Life insurers and annuity companies are in an environment where competition is driving ongoing investments in IT to achieve economies in the back office. Jack Tyniec, senior manager with Deloitte Consulting and author of a new benchmarking study on life and annuity operations, believes the back office is a substantial expense for carriers. "There's a lot that goes on there, not only in the processing of new business but in processing and administering all the in-force policies and annuity contracts," he says.

Annuity companies are taking a proactive approach to put together standards and processes that link with vendors to try to make straight-through processing happen. This is similar to the way the securities industry has gone through a couple of iterations of order processing and execution, according to Tyniec. "Since the annuities business is a more streamlined process than life insurance, which has an underwriting component that can take up quite a bit of time, the annuities companies have been aggressive in trying to pursue STP," he says. "I know many annuity carriers are spending a lot of effort in looking to automate the upfront process of application, acceptance, and processing, all the way through to contract issue."

The Deloitte report shows operations and IT expenses together have decreased for annuities, but total IT unit cost for in-force contracts decreased at a lower rate. "That says to me IT expenses have not been decreasing as rapidly as total expenses," says Tyniec. "Therefore, operational expenses have been decreasing even more. I attribute that to investments in IT that have resulted in economy in the operations area. IT is contributing to the reduction of overall expenses and to operational expenses, as well."

On the life side, Tyniec reports the total of operations and IT expenses actually has increased.
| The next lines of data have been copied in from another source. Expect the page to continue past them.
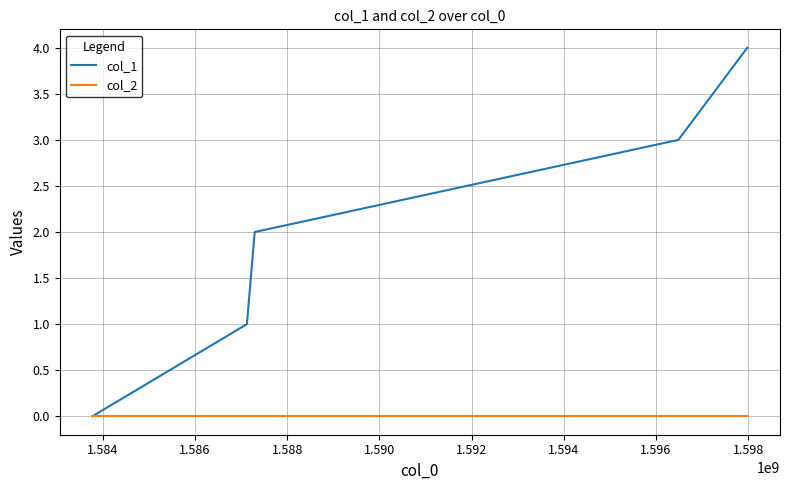

What is the highest value of the col_1 series?

4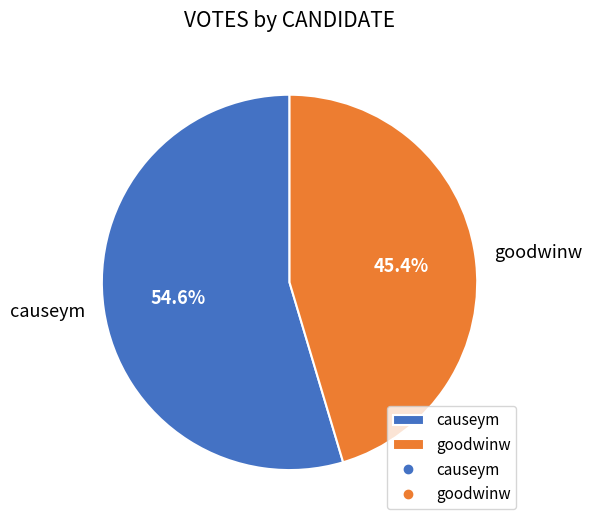

Which category has the smallest portion of the pie?

goodwinw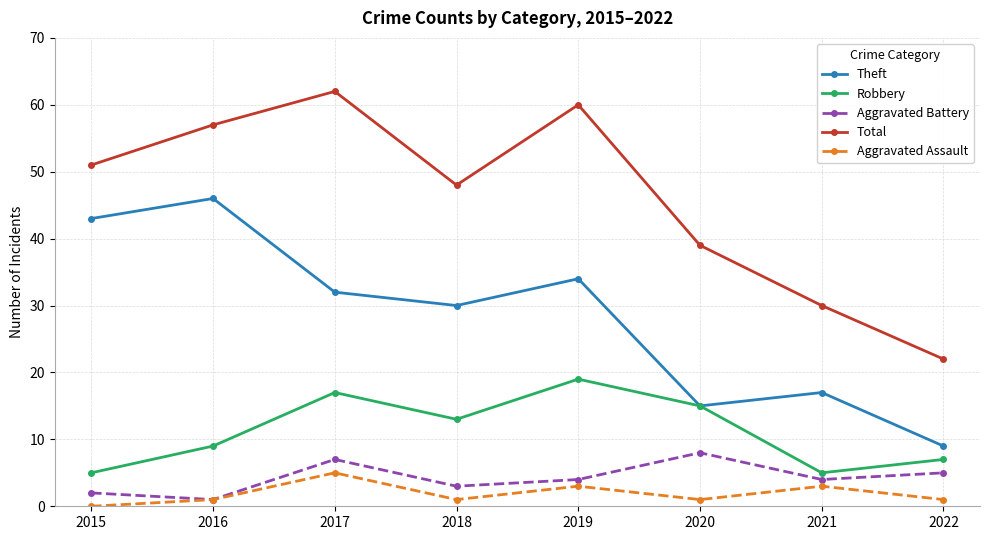

Which category has the highest value across all series?

2017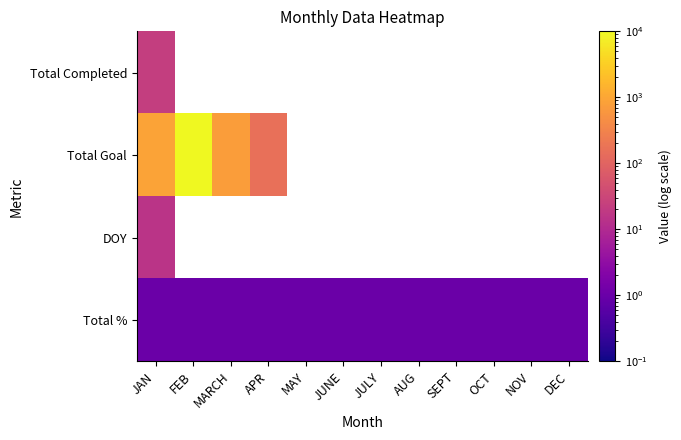

At which label does Total Completed reach its minimum?

JAN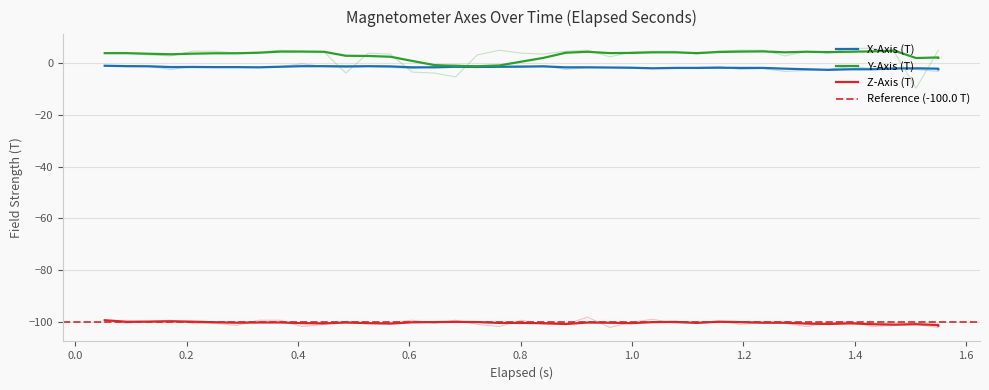

How many negative values does the Y-Axis (T) series have?

5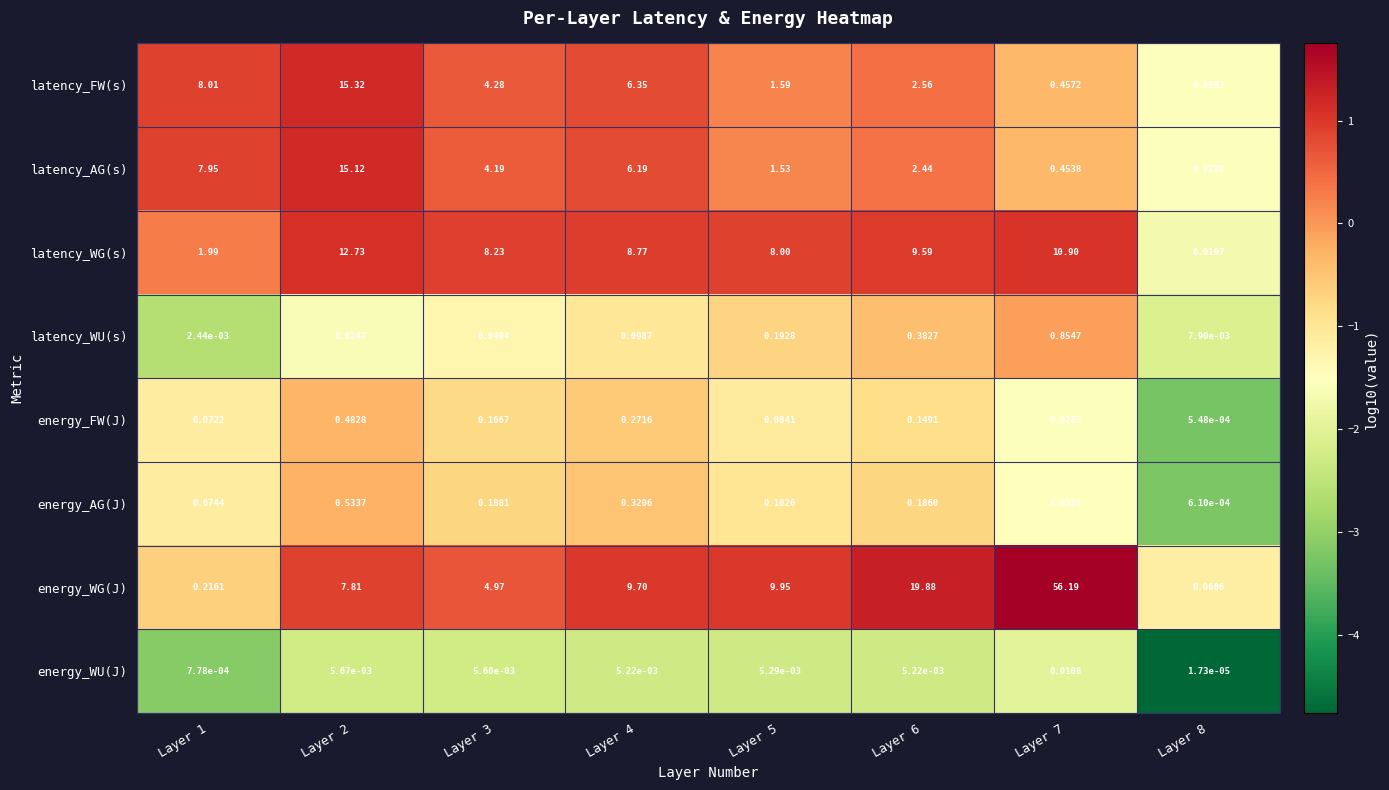

At which category is the sum across all series the highest?

Layer 7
One of the biggest factors in that increase, he believes, is many of the largest companies in the industry have a large block of what he calls legacy policies. "They are old [policies] approaching the end of their contract lives, and those policies are rolling off faster than they can be replaced on a policy basis by new business," he says.

The average large company is losing a couple-hundred-thousand policies per year from its legacy in-force block, Tyniec suspects, and is replacing that business with only half the policies in terms of new business. "What winds up happening is every year that goes by, unit costs are going up not because of fluctuations in IT or operations expenses but because the denominator is going down and increasing unit costs," he says.

Large companies are in a difficult position because their in-force volume is going down faster than their new-business policy volume is going up, Tyniec explains. To keep their unit costs stable, carriers are challenged to be more aggressive in cutting expenses in both operations and IT.

Insurers also face the difficult challenge of maintaining legacy systems despite having a sinking pool of policies to administer on those older systems. "You still need to keep those old and difficult-to-maintain systems in compliance with needs and changes in the regulatory environment," says Tyniec.

Some of those systems are antiques, notes Tyniec. Language, database, and file structures have not always been brought up-to-date, and it becomes expensive and time consuming to change them. "The pool of resources that have those legacy skills also is in the process of retiring and disappearing," he says.

A fair part of a carrier's expense in the back office involves areas such as staff and call centers, and it is more difficult to reduce costs in these areas than it is to decrease purely system-based expenses. Companies feel they need to offer new products and seek new distribution channels to stay competitive, Tyniec points out, and this creates more demands on the back office. "Statistics for growth, even in premium volume, certainly are not in an aggressive double-digit range," he concludes. "Expenses still need to be kept down with all these factors in play. Those are real challenges for the industry."